Eighty-nine pounds. On the face of it, that doesn't seem too expensive for such a crucial product: energy. And it's not. When that bill lands on the mat, I groan, but not because it's really expensive. Just because it's a bill, and the only post I ever get is either telling me how much money is going into my account (not enough) how much is coming out (plenty) or how much is left (less than nothing, generally).

But we all need energy. Heating and lights are not things I would ever want to have to make do without (although there are those who do, and that's another blog post entirely). Energy is an essential. 

A socket, in my house, right now.

The thing I'm unsure of is this: do I think it's okay that the suppliers of our energy are making a shedload of money by selling it to us?

Today, Ed Milliband gave his speech to the Labour Party conference. In it, he said a Labour government would freeze the price of energy until 2017. Almost immediately, the Guardian (yes, sorry, I'm a bit lefty) comments section was full of people saying things like "it's a nice step in the direction of re-nationalisation" and others saying "re-nationalisation is just a return to the outdated politics of the 70s, when Labour fucked the country right up and there were power shortages".

Thing is, I don't remember the 70s, because I hadn't been born. I can well imagine that it was a bit shit, three day working weeks, strikes on all days ending in y, that sort of thing. But is there a reason, intrinsic to nationalisation, that the supply of energy couldn't be publicly owned? I don't know. What do you reckon?

What I see at the moment is a few, very large, companies who can pretty much charge what they want for energy, because what are we going to do about it? Unless we want a return to using candles to light our homes, to using an open fire to heat them, we can't decide we won't give one of the energy suppliers our custom. They can charge what they like, make as much money as they see fit, and we have very little say over it. That doesn't seem fair to me. 

But maybe it is. What do you think?


  1. I always struggle with providing a coherent argument for things like this, as much as I am passionate about them for my Sons future, I always come across like 'it doesnt affect me'. But I do care. And I agree with you.

    Thing is, if, on the whole we all said we didn't mind reverting to Candle light or embracing solar energy, would the energy providers give a shit? Would they be forced to regulate thei

  2. their charges? Or give up the whole charade entirely? Actually, why has no one forced us to embrace solar energy?

  3. (AKA your father-in-law). No, there is no reason why nationalisation could not work, in fact it did for many year after WWII. I say "could work" because there would be hefty problems with renationalisation and nationalised industries have their own dificulties, eg with management, role of trades unions. However, IMO, and as with the railways, privatisation has not delivered the promised benefits and in an ostensibly competitive market it is very difficult to make any significant savings by switching, even if you have the time and energy to do the necessary research and work. It also needs a whole panoply of regulation to keep a watch on the energy companies, without significant success so far. Nevertheless I can't realistically see companies being renationalised in the near future so I hope that Labour's proposals will at least effect some improvement for us consumers.

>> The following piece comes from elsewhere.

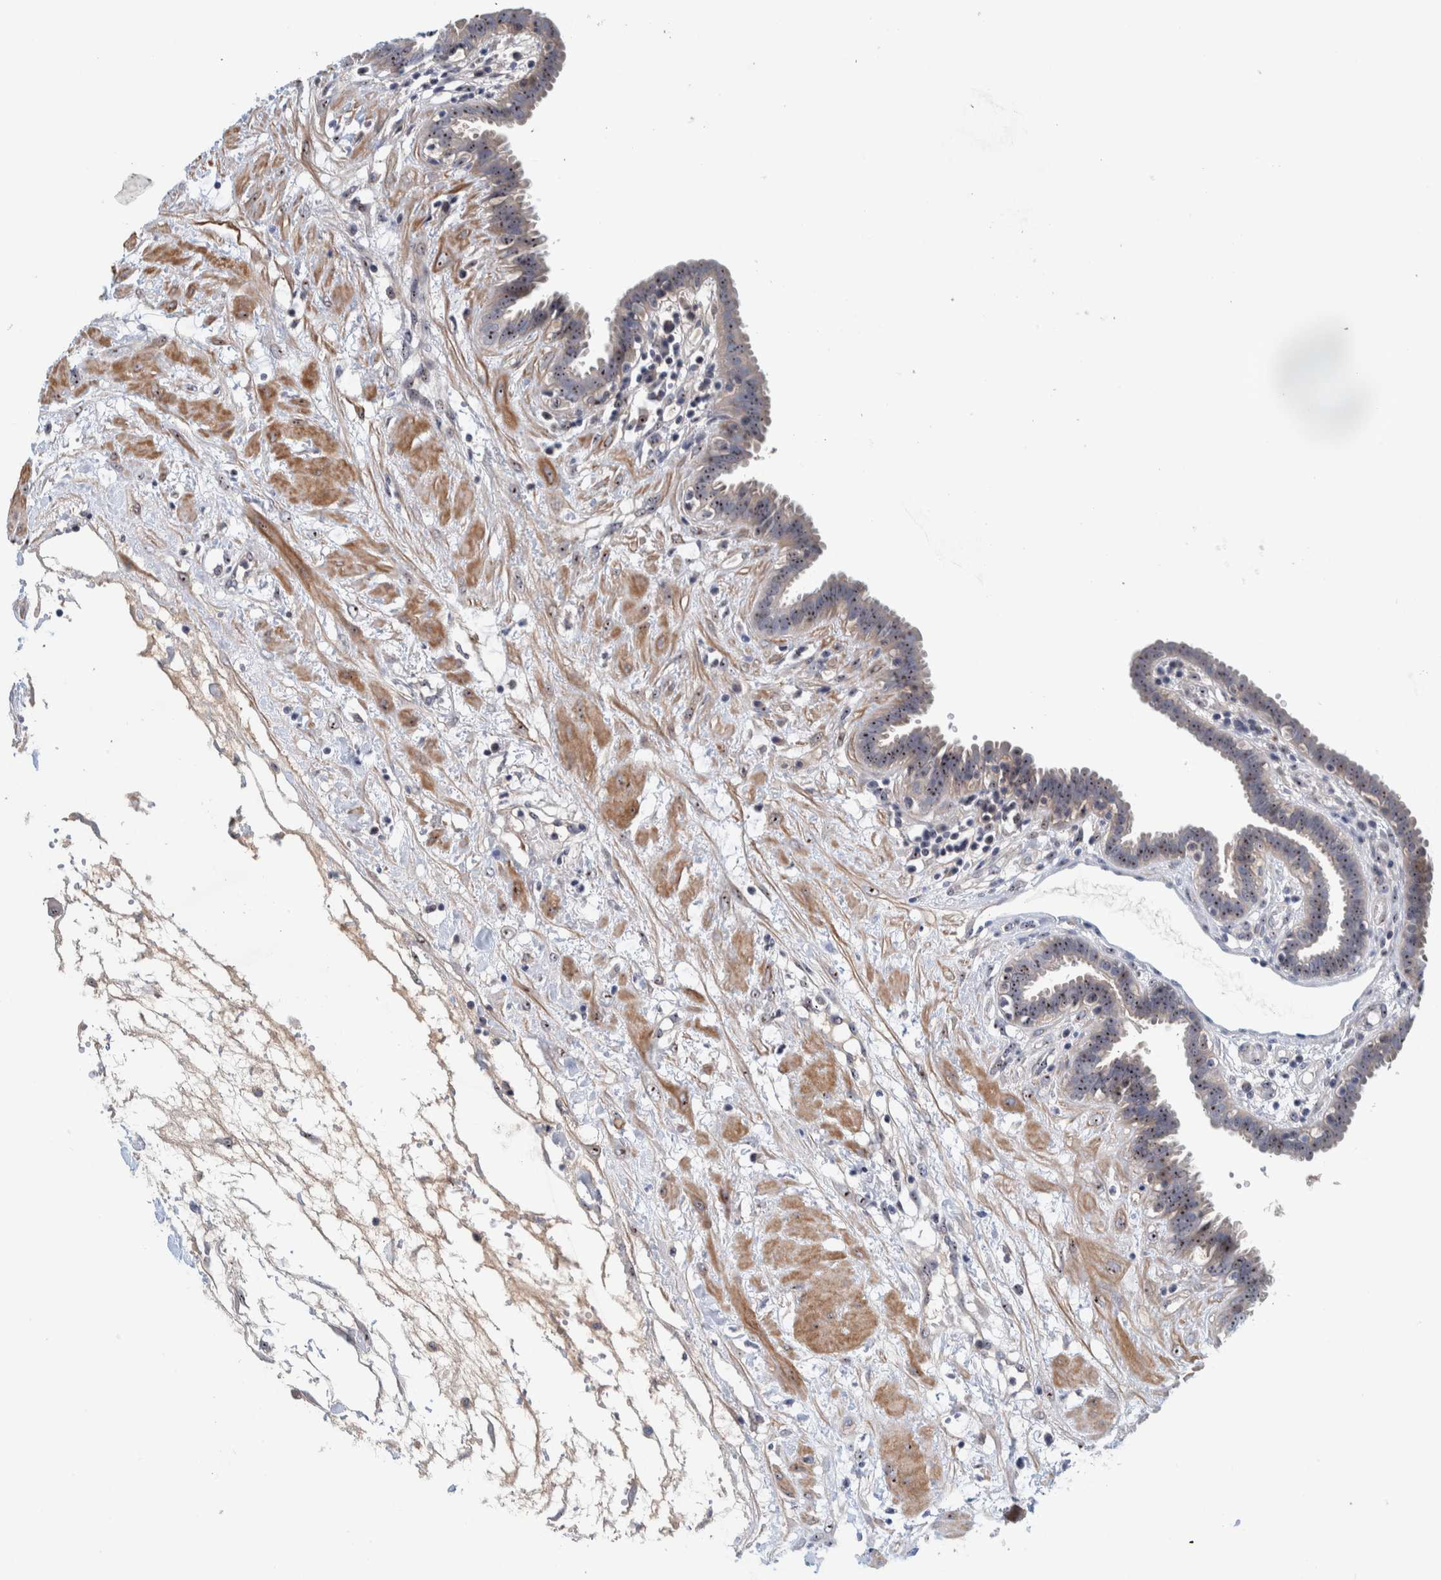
{"staining": {"intensity": "strong", "quantity": ">75%", "location": "nuclear"}, "tissue": "fallopian tube", "cell_type": "Glandular cells", "image_type": "normal", "snomed": [{"axis": "morphology", "description": "Normal tissue, NOS"}, {"axis": "topography", "description": "Fallopian tube"}, {"axis": "topography", "description": "Placenta"}], "caption": "Fallopian tube stained for a protein exhibits strong nuclear positivity in glandular cells. (Stains: DAB in brown, nuclei in blue, Microscopy: brightfield microscopy at high magnification).", "gene": "NOL11", "patient": {"sex": "female", "age": 32}}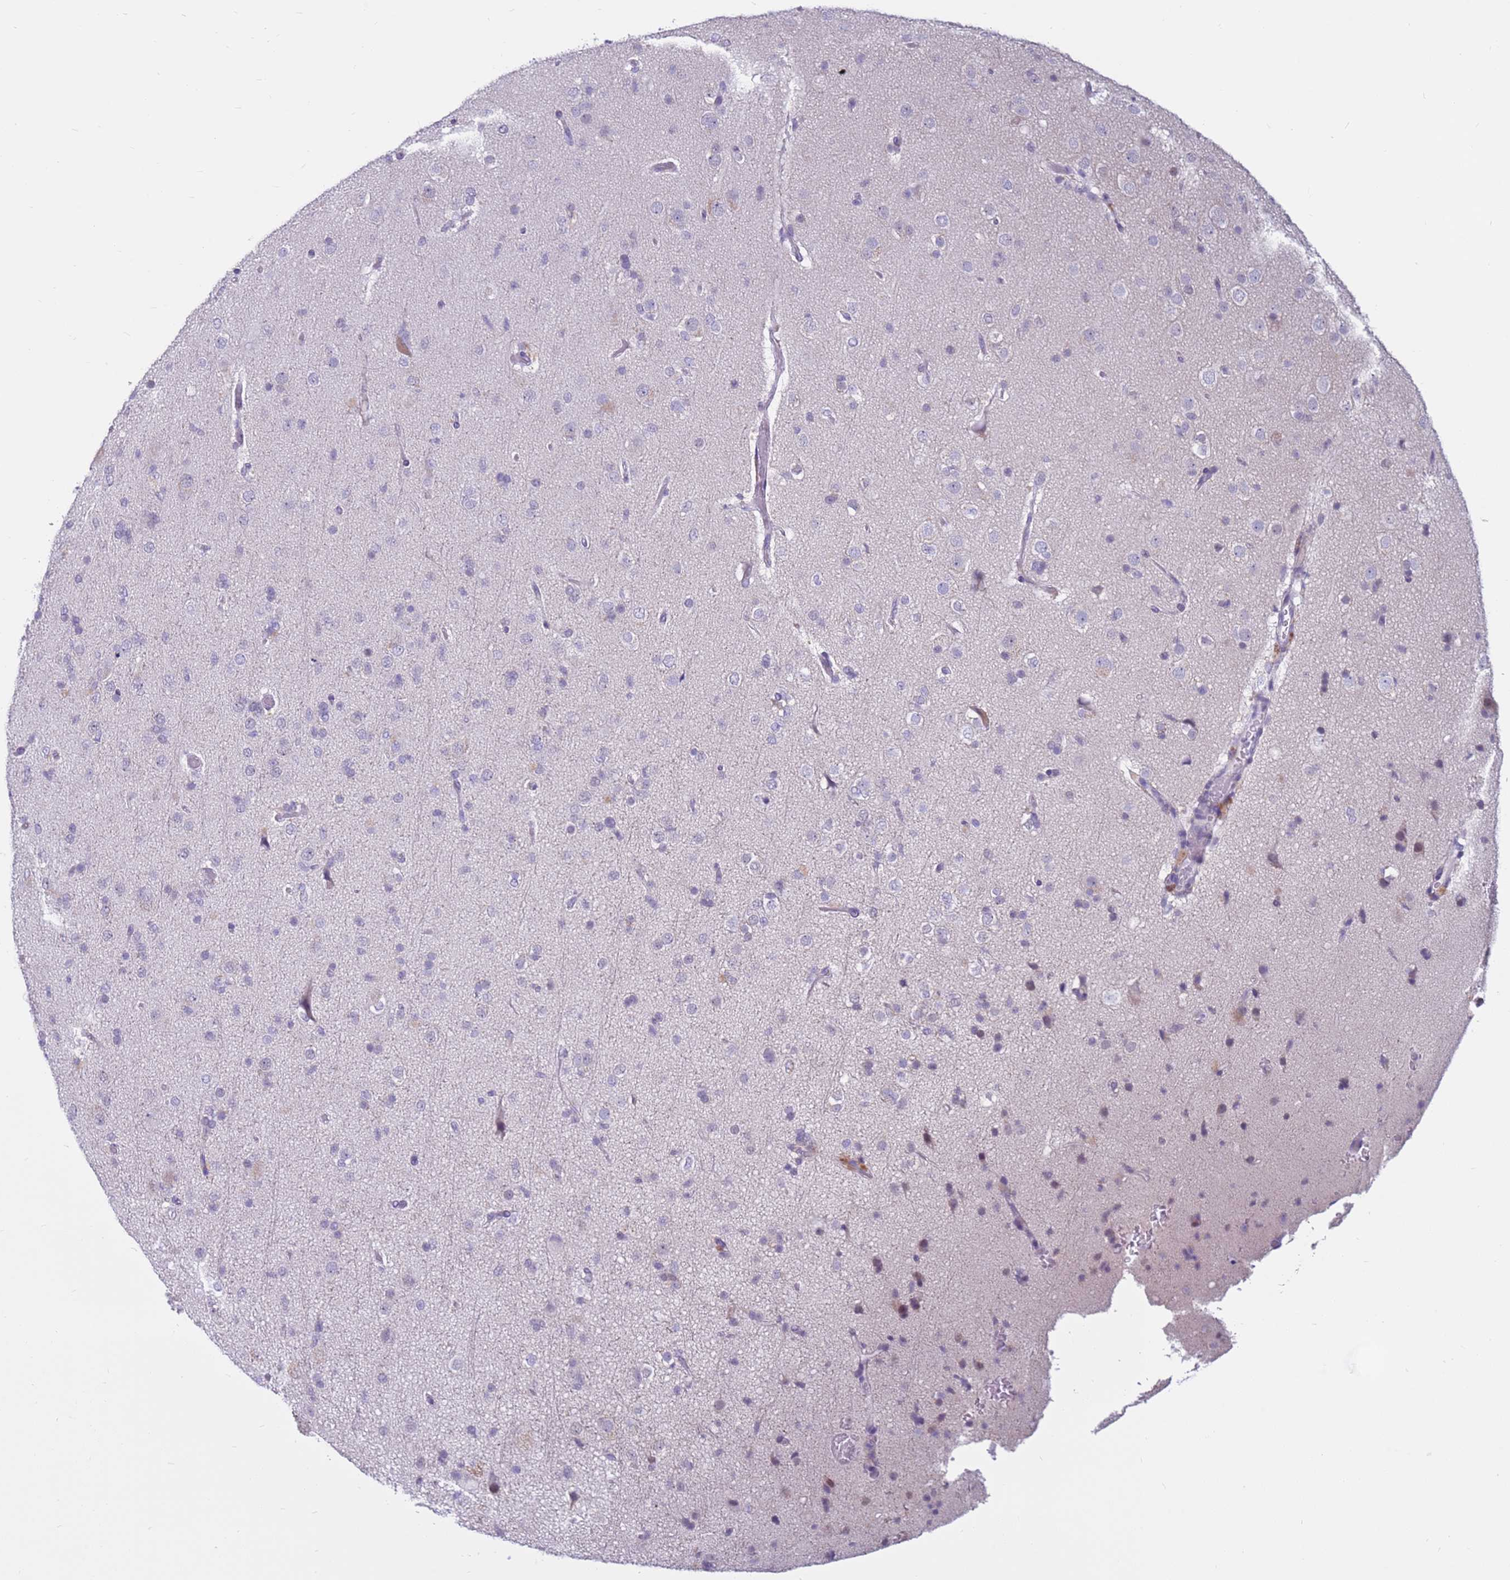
{"staining": {"intensity": "negative", "quantity": "none", "location": "none"}, "tissue": "glioma", "cell_type": "Tumor cells", "image_type": "cancer", "snomed": [{"axis": "morphology", "description": "Glioma, malignant, Low grade"}, {"axis": "topography", "description": "Brain"}], "caption": "This is an immunohistochemistry histopathology image of human glioma. There is no staining in tumor cells.", "gene": "CDK2AP2", "patient": {"sex": "male", "age": 65}}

  4. Reckon the folk who are truly in power are the ones supplying us with energy, and petrol. We can't do without it. There are only a few providers. And if they decide to charge us an absolute fortune, what are we going to do about it? (By the way, I'm very impressed with a father-in-law who not only comments on your blog, but uses IMO and knows what it means!)

  5. I'm very much a capitalist and really don't think we want the government running any business at all. They're politicians with no management or specialist skills in general. But the question here is always how much profit is ok, they have to make something of course as they have shareholders (which many of us are through pensions).
    The challenge is creating enough competition for consumers to get a fair deal, don't think we're close enough to that yet. But Milliband's speech smacks of headline grabbing rather than anything really thought out.